Andrew Robb writes:
> The big problem that I have with non-directio is that buffering delays
> program execution. When reading/writing files that are many times
> larger than RAM without directio, it is very apparent that system
> response drops through the floor- it can take several minutes for an
> ssh login to prompt for a password. This is true both for UFS and
> ZFS.
Appart from the ZFS write, I find this a bit surprising. Are
you sure this is a general statement or would detail of your
configuration be of interest here. As for the ZFS write,
this problem is well on it''s way to being fixed.
6429205 each zpool needs to monitor it''s throughput and throttle heavy
writers
Now that you say this, I think I can see how it would be
possible in the UFS write case also. Both Read cases I find
troublesome though. See below on disable speculative reads.
For ZFS, I guess some relief might come from implementing something
like this :
6429855 Need way to tell ZFS that caching is a lost cause
>
> Repeat the exercise with directio on UFS and there is no discernible
> delay in starting new applications (ssh login takes a second or so to
> prompt for a password). Writing a large file might appear to take a
> few seconds longer with directio, but add a sync command to the end
> and it is apparent that there is no real delay in getting the data to
> disc with directio.
>
> I''d like to see directio() provide some of the facilities under
ZFS that it affords under UFS:
> 1. data is not buffered beyond the I/O request
> 2. no speculative reads
> 3. synchronous writes of whole records
> 4. concurrent I/O (which is already available in ZFS)
>
So I think we should not confuse UFS directio with
synchronous semantics.
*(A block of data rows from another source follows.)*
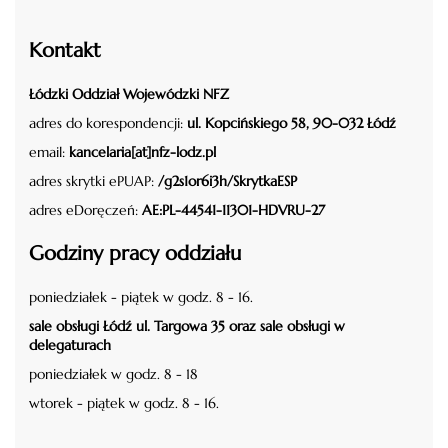
Kontakt
Łódzki Oddział Wojewódzki NFZ
adres do korespondencji:
ul. Kopcińskiego 58, 90-032 Łódź
email:
kancelaria[at]nfz-lodz.pl
adres skrytki ePUAP:
/g2s1or6i3h/SkrytkaESP
adres eDoręczeń:
AE:PL-44541-11301-HDVRU-27
Godziny pracy oddziału
poniedziałek - piątek w godz. 8 - 16.
sale obsługi Łódź ul. Targowa 35 oraz sale obsługi w
delegaturach
poniedziałek w godz. 8 - 18
wtorek - piątek w godz. 8 - 16.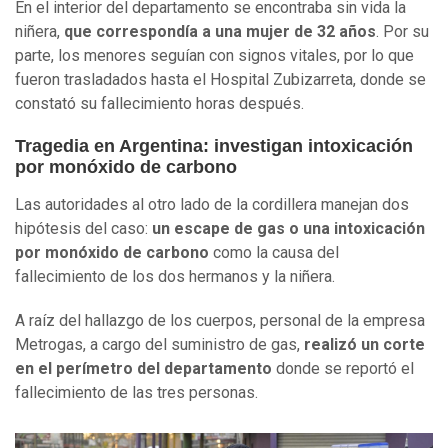
En el interior del departamento se encontraba sin vida la
niñera,
que correspondía a una mujer de 32 años
. Por su
parte, los menores seguían con signos vitales, por lo que
fueron trasladados hasta el Hospital Zubizarreta, donde se
constató su fallecimiento horas después.
Tragedia en Argentina: investigan intoxicación
por monóxido de carbono
Las autoridades al otro lado de la cordillera manejan dos
hipótesis del caso:
un escape de gas o una intoxicación
por monóxido de carbono
como la causa del
fallecimiento de los dos hermanos y la niñera.
A raíz del hallazgo de los cuerpos, personal de la empresa
Metrogas, a cargo del suministro de gas,
realizó un corte
en el perímetro del departamento
donde se reportó el
fallecimiento de las tres personas.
So I think point 3 comes from a
confusion.
For point 2, we''ve not too long ago fixed one level of
speculative reads (vdev) which should not cause problems
anymore. The other level (zfetch) needs attention. I see no
reason that good software can''t work out of the box for you.
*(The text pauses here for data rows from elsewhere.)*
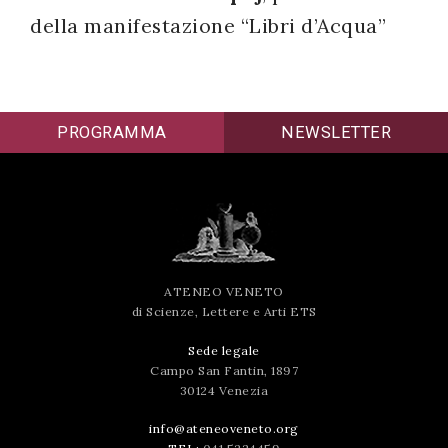
della manifestazione “Libri d’Acqua”
successo!
PROGRAMMA
NEWSLETTER
ATENEO VENETO
di Scienze, Lettere e Arti ETS
Sede legale
Campo San Fantin, 1897
30124 Venezia
info@ateneoveneto.org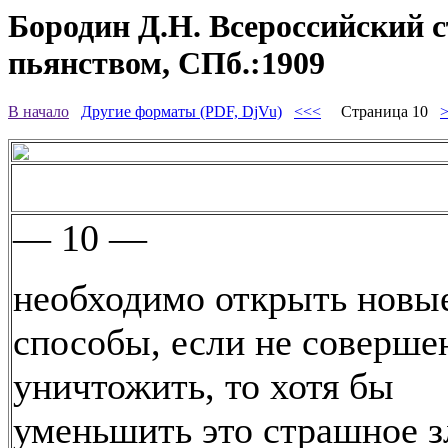
Бородин Д.Н. Всероссийский съ
пьянством, СПб.:1909
В начало
Другие форматы (PDF, DjVu)
<<<
Страница 10
— 10 —
необходимо открыть новые
способы, если не соверше
уничтожить, то хотя бы
уменьшить это страшное зл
In the mean time it is possible to disable speculative reads
as described here :
http://www.solarisinternals.com/wiki/index.php/ZFS_Evil_Tuning_Guide#File-Level_Prefetching
http://www.solarisinternals.com/wiki/index.php/ZFS_Evil_Tuning_Guide#Device-Level_Prefetching
For point 1, I think the current behavior of ZFS is far from
good. Once the problems are fixed though it will be time to
reevaluate if the buffering strategies are causing problems and
under what conditions. Your memory BW issues could be one of
them.
> Note: I consider memory bandwidth a finite and precious resource - not
> to be wasted in double-buffering. (I have a naive test program that is
> completely bound by main memory bandwidth - two programs on two CPUs
> run at half the speed of a single program on one CPU.)
>
But also consider you # disks and system bus bandwidth in
this equation. Many workloads won''t be hit by the double
memory BW if there are spindle limited. A lot of the longing
for Directio come from a few serious quirks in the current
implementation. You''ve had legitimate issues in UFS and ZFS
and the UFS issues happened to be fixed by UFS/DIO; I think many
of them can be fixed in ZFS with something not called Directio.